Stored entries
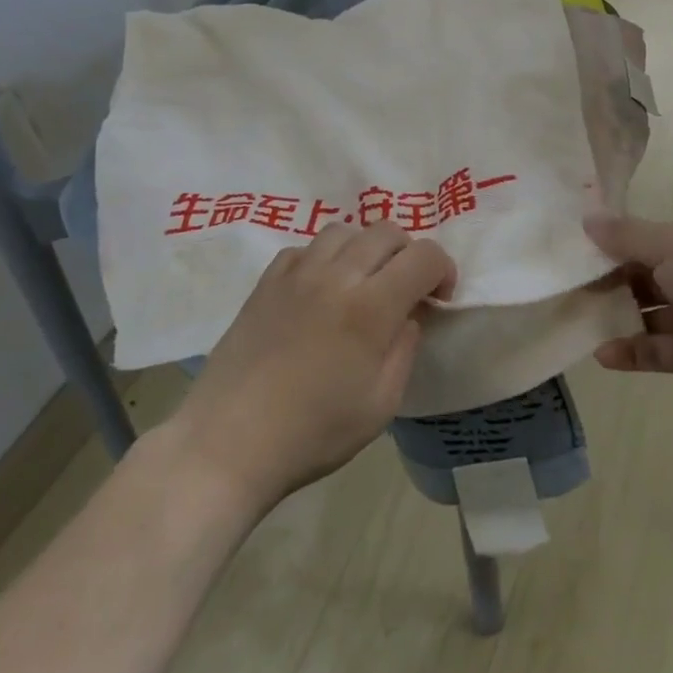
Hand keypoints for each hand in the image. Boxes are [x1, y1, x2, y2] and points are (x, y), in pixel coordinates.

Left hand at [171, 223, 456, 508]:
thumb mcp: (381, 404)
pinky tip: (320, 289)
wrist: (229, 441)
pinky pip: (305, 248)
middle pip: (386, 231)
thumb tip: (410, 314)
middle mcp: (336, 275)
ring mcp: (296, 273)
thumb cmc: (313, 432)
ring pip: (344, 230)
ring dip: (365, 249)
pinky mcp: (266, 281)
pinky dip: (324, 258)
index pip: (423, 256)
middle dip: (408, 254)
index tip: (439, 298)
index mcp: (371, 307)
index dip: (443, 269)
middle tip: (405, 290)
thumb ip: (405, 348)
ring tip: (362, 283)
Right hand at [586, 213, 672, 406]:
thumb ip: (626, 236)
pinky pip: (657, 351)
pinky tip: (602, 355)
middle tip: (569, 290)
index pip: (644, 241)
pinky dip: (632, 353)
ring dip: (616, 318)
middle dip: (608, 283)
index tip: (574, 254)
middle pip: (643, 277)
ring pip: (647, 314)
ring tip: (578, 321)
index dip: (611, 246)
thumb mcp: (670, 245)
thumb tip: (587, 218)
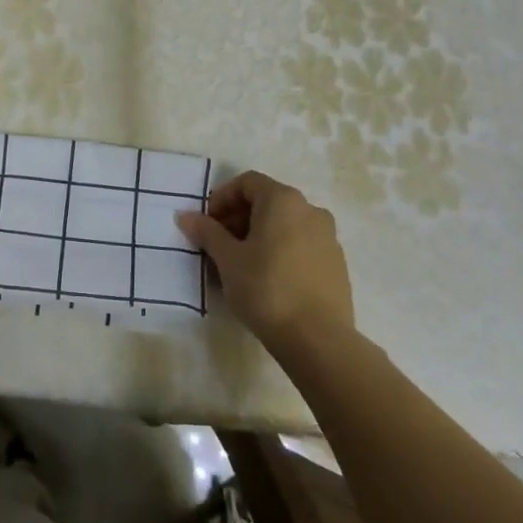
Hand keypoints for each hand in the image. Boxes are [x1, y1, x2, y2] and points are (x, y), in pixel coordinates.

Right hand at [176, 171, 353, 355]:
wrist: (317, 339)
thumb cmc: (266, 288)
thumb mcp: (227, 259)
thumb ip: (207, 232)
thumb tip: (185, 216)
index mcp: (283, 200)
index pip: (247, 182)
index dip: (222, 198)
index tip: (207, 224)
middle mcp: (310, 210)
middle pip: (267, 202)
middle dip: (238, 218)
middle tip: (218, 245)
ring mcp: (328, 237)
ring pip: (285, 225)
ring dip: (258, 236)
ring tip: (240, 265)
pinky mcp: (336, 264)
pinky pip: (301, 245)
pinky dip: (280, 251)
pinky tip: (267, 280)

**ASSIGNMENT**
Every line from the one with "middle tip: (218, 245)" through the last line of the records above should be returned exactly, please, and no others.

**WRITTEN RESPONSE**
middle tip: (218, 245)
ring mcp: (328, 237)
ring pip: (285, 225)
ring dip: (258, 236)
ring tip: (240, 265)
pinky mcp: (336, 264)
pinky pip: (301, 245)
pinky dip: (280, 251)
pinky tip: (267, 280)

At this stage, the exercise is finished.